Input B is recorded via both input A and Input C (i.e., accelerometer) in PowerLab.

Figure A5: Input B is recorded via both input A and Input C (i.e., accelerometer) in PowerLab.

The dashed line (A) shows that Input A (i.e., the microphone) is recording the sound emitted from Input B (i.e., the button press). The dashed line (B) indicates that Input C, which is the accelerometer, records activity of Input B. The dashed lines (C and D) show Input A and Input C are recorded in PowerLab simultaneously. The results show that a button press recorded through an accelerometer and the sound emitted from it had less than 1 ms timing difference in PowerLab.

Conclusion

To calibrate the two response modalities, we subtracted 8.4 ms of the button presses to make them comparable to vocalizations. Moreover, to adjust for the time delay between when a response was given and the time that response was registered in presentation, we subtracted 67.43 ms from both vocalizations and finger taps.

Appendix B. Comparison of the Horse Race Model with the Current Study’s Task

Graphical representation of the independent horse-race model and the current study’s task.

Figure A6: Graphical representation of the independent horse-race model and the current study’s task.

(A) Graphical representation of the traditional stop-signal task (Logan & Cowan, 1984). The graph shows that a go signal triggers a go-response while a stop signal triggers withholding of the go-response. The responses are a reaction time, which are considered the end of the go-response. The area under the curve to the left of the dashed line represents probability of responding in stop trials [p(respond)] or unsuccessful stopping. (B) Variables of the stop signal task combined with a synchronization task. In this task, there is no go signal, but a virtual go signal is estimated that must trigger the initiation of the synchronized response. It is inserted post hoc to allow calculation of the SSRT. A stop signal triggers withholding of the go-response. Synchronized responses consisted of finger taps or a vocalization. These are considered the end of the go.
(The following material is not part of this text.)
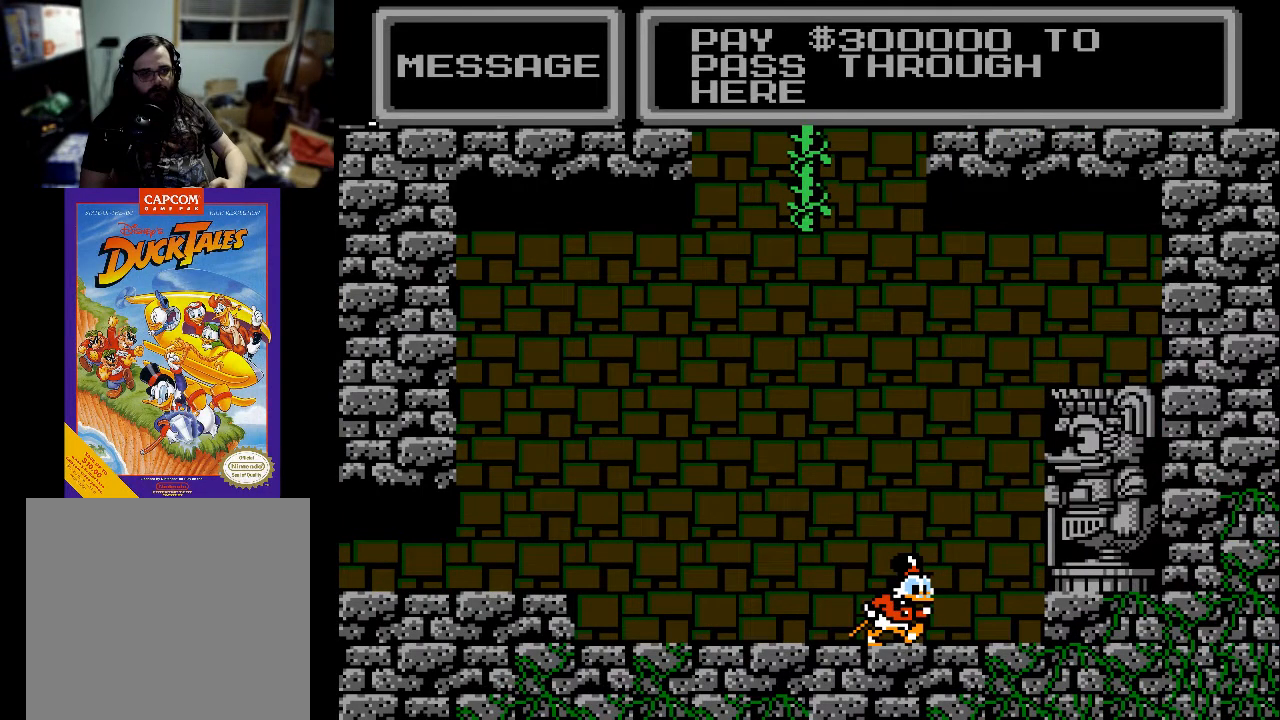
{"buttons": ["X"], "events": [[100, "X", "up"], [200, "X", "down"], [267, "X", "up"], [367, "X", "down"], [433, "X", "up"], [500, "X", "down"]]}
Appendix C. Significant Factors and Interactions of the 3 × 2 × 2 × 2 ANOVA

Following up from the results section, here we describe the factors and interactions that were significant but did not involve the go type factor for the 3 × 2 × 2 × 2 ANOVA. There were three significant factors and one interaction: stop block type, response modality, phase and the interaction between stop block type and response modality. Because the interaction describes two factors (stop block and response modality), we describe the phase factor and the interaction only.
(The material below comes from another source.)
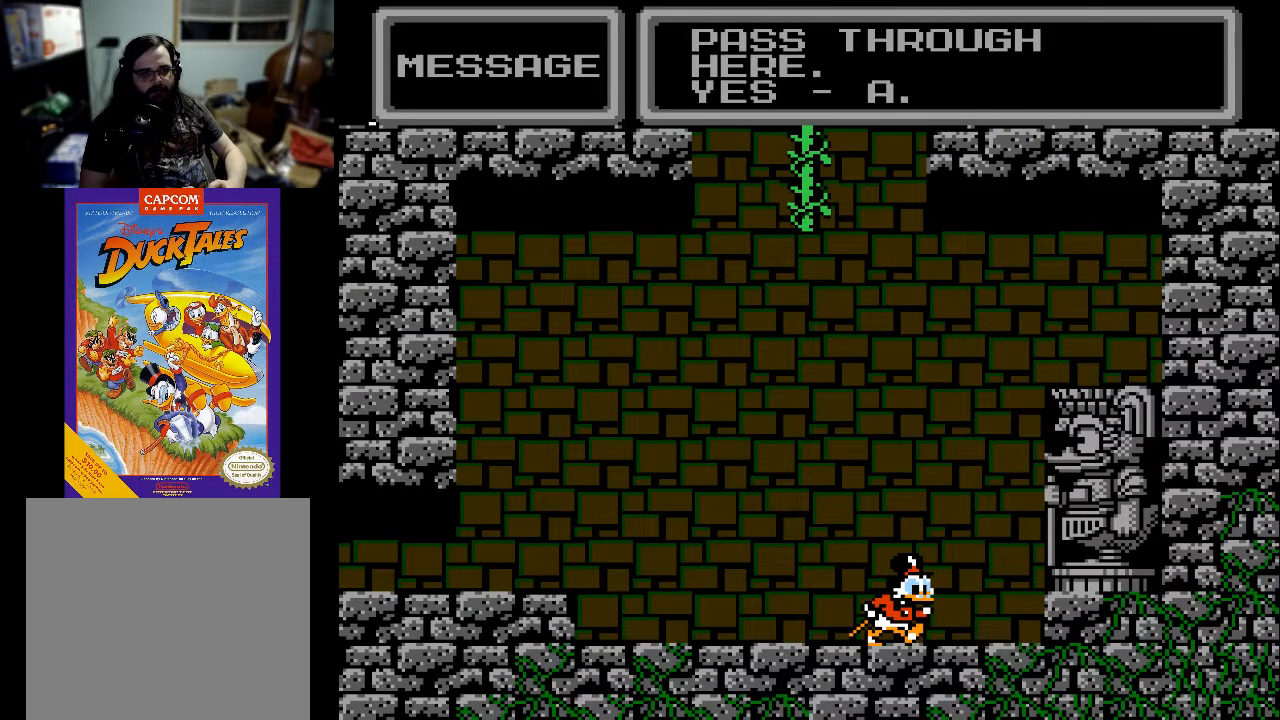
{"buttons": ["X"], "events": [[100, "X", "up"], [167, "X", "down"], [233, "X", "up"], [300, "X", "down"], [400, "X", "up"], [467, "X", "down"]]}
The phase factor showed that the asynchronies in phase-1 (M = −68.64, SE = 5.69, 95% CI = [−80.27 to −57.02]) occurred closer to the pacing signal compared to those asynchronies of phase-2 (M = −79.53, SE = 6.95, 95% CI = [−93.75 to −65.32]). This phase factor finding is also explained by the interaction between go type and phases described in the manuscript, in which the longer asynchronies in phase-1 were driven by the first go-trial after stop signals.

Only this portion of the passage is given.